Yesterday, Southwest finally announced its schedule for New York/LaGuardia beginning June 28, and it’s an interesting one. The slots they acquired from defunct ATA allowing seven daily roundtrips have been split into four daily to Chicago/Midway and three daily to Baltimore. They were also able to add a fifth daily Midway flight by scheduling a late night arrival and early morning departure outside of the slot-controlled time period. But what’s interesting is how these flights are set up. Here’s the schedule:
The only surprise about the Midway flights is that they didn’t schedule more of them. That’s a market that has Delta in there with nine flights a day in direct competition, and there are a ton of flights on American and United into O’Hare as well. With that backdrop, Southwest needed a healthy schedule, and they’ve got one. There are a couple of holes, however, so I would have thought they’d do more, but it does a decent job of covering the business traveler. It will be interesting to see how long Delta sticks with this schedule under the price pressure that Southwest has introduced. Maybe they can sell some of those slots over to Southwest.
The Baltimore flights are a little more interesting. With only three flights a day, that doesn’t appeal to a business traveler at all. Let’s not forget that there are easy train options to run that route as well, so I don’t see this as competitive at all. I assume they did this for the connecting opportunities, and that’s why I thought I’d see something like we see in Dallas where there are plenty of one-stops to major markets, but that’s not what they’ve done.
Everyone is well aware of the operational issues at LaGuardia. Things get jammed up quite easily so Southwest appears to have isolated the airplanes here, at least after they leave LaGuardia.
If you look at my diagram above, you’ll see that six of the eight flights into LaGuardia start somewhere else, and a seventh definitely will be starting its day in Chicago at 640a. But only one of the flights out of LaGuardia goes beyond its next destination, and that’s the first flight in the morning which will probably be reasonably on-time since it will have the whole night to sit before leaving.
Where exactly are those other six airplanes going when they land at Midway and Baltimore?

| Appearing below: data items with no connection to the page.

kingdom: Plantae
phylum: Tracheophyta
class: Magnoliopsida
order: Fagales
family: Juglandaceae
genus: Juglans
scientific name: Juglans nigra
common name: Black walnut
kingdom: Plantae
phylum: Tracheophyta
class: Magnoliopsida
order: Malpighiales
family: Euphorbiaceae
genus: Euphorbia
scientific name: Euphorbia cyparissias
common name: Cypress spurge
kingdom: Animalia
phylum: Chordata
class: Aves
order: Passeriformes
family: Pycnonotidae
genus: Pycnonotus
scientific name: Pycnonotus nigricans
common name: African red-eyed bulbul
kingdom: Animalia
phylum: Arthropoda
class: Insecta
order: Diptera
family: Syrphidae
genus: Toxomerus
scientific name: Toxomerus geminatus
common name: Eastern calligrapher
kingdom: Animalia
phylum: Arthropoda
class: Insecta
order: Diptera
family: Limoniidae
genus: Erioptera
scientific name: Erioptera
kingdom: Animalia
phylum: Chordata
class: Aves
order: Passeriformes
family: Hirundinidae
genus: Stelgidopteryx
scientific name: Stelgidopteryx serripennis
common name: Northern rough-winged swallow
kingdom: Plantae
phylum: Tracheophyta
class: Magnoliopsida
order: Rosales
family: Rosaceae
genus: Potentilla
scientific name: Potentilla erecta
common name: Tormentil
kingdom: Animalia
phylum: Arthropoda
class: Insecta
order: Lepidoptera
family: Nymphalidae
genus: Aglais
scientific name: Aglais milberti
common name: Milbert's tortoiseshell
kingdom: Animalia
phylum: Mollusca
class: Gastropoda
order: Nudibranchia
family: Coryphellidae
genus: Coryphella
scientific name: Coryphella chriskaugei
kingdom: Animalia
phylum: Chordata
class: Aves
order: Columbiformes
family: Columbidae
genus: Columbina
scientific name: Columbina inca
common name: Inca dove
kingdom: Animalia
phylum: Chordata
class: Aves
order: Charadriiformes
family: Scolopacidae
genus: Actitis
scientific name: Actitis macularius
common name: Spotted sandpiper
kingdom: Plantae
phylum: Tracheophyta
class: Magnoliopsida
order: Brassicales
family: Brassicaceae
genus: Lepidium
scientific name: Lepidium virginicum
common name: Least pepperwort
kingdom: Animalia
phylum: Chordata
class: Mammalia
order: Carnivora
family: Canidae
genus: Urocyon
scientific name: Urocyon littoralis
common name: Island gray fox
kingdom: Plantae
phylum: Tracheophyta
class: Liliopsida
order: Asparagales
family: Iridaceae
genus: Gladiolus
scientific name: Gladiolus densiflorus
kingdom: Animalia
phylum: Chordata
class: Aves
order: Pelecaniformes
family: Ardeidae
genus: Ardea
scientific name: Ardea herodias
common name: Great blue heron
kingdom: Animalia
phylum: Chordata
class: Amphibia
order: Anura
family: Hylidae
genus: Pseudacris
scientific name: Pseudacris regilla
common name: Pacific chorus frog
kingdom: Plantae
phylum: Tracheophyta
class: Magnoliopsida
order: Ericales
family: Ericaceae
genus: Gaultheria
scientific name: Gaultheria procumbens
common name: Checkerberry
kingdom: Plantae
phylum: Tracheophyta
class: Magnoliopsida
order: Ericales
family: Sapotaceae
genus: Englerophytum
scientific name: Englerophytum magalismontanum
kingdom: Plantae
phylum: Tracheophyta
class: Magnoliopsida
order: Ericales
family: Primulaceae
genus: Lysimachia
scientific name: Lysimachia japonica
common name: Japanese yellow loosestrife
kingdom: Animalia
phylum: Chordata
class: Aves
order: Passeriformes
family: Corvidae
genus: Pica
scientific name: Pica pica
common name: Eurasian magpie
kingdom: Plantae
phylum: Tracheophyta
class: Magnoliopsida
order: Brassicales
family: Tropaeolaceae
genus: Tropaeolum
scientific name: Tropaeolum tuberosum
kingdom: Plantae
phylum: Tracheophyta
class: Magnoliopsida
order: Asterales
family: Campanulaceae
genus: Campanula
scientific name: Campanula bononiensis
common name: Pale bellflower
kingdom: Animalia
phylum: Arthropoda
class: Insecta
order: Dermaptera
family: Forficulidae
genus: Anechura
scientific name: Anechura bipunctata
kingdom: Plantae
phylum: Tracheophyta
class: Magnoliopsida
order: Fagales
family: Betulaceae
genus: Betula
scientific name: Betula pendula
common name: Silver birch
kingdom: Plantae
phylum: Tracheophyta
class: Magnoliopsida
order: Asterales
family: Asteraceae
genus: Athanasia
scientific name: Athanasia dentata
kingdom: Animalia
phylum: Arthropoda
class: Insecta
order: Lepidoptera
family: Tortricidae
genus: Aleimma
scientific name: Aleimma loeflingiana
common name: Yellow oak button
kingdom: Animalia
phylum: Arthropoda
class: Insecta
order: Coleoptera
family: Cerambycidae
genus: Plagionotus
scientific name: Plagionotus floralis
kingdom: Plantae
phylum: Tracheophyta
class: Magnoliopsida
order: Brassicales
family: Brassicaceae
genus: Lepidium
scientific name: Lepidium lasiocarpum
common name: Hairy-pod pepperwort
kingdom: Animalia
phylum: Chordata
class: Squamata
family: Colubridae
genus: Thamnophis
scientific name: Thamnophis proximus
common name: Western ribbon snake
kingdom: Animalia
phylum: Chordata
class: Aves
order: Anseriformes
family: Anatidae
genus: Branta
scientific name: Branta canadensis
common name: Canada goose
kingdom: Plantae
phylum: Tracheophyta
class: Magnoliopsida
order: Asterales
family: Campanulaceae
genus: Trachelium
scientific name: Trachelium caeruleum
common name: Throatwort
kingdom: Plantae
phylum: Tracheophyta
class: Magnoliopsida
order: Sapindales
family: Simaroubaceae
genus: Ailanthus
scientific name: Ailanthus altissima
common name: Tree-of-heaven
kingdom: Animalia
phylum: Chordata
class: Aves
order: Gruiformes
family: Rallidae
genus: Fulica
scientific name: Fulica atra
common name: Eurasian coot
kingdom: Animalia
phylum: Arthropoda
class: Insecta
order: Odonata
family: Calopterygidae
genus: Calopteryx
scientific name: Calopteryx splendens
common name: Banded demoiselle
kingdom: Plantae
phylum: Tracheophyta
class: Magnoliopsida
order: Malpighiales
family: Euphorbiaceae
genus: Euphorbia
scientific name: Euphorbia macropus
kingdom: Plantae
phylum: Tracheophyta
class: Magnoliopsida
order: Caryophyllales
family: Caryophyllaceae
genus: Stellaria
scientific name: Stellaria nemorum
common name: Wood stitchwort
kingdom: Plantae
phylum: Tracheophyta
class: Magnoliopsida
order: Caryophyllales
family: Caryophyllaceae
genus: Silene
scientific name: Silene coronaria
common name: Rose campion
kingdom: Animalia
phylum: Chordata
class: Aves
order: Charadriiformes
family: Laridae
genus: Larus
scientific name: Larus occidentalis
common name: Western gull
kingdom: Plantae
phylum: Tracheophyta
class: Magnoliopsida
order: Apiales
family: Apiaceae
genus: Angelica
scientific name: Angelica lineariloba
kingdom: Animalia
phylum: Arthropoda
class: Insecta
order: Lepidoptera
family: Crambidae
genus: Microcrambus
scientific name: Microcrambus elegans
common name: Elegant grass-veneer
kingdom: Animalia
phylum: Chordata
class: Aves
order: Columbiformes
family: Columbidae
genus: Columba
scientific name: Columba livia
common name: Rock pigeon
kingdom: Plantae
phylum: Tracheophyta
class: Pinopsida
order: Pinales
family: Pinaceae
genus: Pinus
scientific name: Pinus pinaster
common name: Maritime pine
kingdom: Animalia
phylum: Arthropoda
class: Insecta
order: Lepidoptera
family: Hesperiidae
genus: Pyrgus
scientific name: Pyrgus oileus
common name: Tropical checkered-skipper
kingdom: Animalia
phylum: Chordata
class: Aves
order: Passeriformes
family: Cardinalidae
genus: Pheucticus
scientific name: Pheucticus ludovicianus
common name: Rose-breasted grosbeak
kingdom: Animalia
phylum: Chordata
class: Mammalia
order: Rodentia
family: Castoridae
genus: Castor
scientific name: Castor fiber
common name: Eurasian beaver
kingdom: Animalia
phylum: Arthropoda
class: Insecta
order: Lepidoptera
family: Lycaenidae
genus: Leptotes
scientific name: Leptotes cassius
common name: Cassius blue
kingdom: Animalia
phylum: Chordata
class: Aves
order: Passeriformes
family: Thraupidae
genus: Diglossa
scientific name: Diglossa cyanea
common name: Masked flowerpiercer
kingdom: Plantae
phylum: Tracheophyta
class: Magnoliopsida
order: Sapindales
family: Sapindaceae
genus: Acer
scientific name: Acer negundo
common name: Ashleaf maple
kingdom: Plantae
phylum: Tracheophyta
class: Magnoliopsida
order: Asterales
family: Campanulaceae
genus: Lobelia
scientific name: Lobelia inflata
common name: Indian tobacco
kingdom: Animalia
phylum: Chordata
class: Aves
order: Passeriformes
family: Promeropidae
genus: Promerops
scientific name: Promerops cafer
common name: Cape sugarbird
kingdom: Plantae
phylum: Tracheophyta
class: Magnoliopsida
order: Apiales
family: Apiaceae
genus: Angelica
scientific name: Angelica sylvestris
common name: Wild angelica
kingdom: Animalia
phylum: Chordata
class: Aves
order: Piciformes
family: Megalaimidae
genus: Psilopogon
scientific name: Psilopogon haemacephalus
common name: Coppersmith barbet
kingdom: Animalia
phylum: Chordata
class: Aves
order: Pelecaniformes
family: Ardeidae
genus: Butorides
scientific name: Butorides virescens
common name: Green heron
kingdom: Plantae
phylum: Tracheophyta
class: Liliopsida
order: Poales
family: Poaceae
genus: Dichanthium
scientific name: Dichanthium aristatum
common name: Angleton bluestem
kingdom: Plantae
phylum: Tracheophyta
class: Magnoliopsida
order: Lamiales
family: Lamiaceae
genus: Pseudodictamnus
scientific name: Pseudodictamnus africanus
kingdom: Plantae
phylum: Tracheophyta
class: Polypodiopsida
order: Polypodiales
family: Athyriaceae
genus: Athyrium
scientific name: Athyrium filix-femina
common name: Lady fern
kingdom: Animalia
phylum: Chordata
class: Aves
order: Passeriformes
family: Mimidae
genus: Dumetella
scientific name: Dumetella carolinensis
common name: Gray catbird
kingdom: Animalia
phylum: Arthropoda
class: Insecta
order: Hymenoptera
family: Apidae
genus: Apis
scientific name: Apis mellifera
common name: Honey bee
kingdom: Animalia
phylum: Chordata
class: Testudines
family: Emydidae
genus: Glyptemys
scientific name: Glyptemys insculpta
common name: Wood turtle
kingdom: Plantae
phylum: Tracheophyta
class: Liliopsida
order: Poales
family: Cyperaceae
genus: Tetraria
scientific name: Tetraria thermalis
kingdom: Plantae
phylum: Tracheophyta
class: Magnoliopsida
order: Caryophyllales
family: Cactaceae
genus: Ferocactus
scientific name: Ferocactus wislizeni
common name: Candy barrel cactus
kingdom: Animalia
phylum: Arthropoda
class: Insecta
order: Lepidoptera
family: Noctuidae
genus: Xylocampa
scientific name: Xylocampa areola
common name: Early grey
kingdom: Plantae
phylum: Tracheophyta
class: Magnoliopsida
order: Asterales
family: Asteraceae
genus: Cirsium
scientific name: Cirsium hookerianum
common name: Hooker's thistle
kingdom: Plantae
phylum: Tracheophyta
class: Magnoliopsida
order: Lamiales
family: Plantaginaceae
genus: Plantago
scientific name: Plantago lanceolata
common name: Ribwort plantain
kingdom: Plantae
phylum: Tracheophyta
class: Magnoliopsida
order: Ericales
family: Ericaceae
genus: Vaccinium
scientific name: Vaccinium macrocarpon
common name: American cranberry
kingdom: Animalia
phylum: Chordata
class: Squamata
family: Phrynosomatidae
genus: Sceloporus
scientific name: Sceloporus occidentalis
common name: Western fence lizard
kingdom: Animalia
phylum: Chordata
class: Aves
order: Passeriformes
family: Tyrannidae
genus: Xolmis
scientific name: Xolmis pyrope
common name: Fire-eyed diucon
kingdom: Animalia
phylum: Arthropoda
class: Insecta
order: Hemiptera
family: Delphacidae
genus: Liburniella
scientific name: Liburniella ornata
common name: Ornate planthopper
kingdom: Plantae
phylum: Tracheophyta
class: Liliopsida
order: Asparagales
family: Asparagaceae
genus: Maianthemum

They’ll have to continue on to other places, but I bet they aren’t using the same flight number because they’ve probably built in a pretty big time cushion in Midway before they send them out again. For that reason, they won’t want to sell them as through flights.
It’s an interesting strategy in that it allows them to build a bigger buffer so that planes that are late leaving LaGuardia won’t screw up the rest of the system. But it makes it a harder sell for them to appeal to passengers flying out of New York. There are plenty of nonstop flights on other airlines to many of Southwest’s cities, and now they’ll just show up as connections at the bottom of the heap.
If, however, you assume that Southwest isn’t trying to cater to business travelers in New York but rather those going to New York, then this isn’t that bad of a plan. The flights into New York will show up as direct flights, and they can worry about the return options later. Still, I’m surprised to not see direct options into LaGuardia from strongholds like Houston, Nashville, Denver, and Oakland, among others.
What I think we can all assume is that Southwest isn’t done here. At some point, they’ll get more slots, and they’ll start connecting the dots better, but for now they at least have their foot in the door.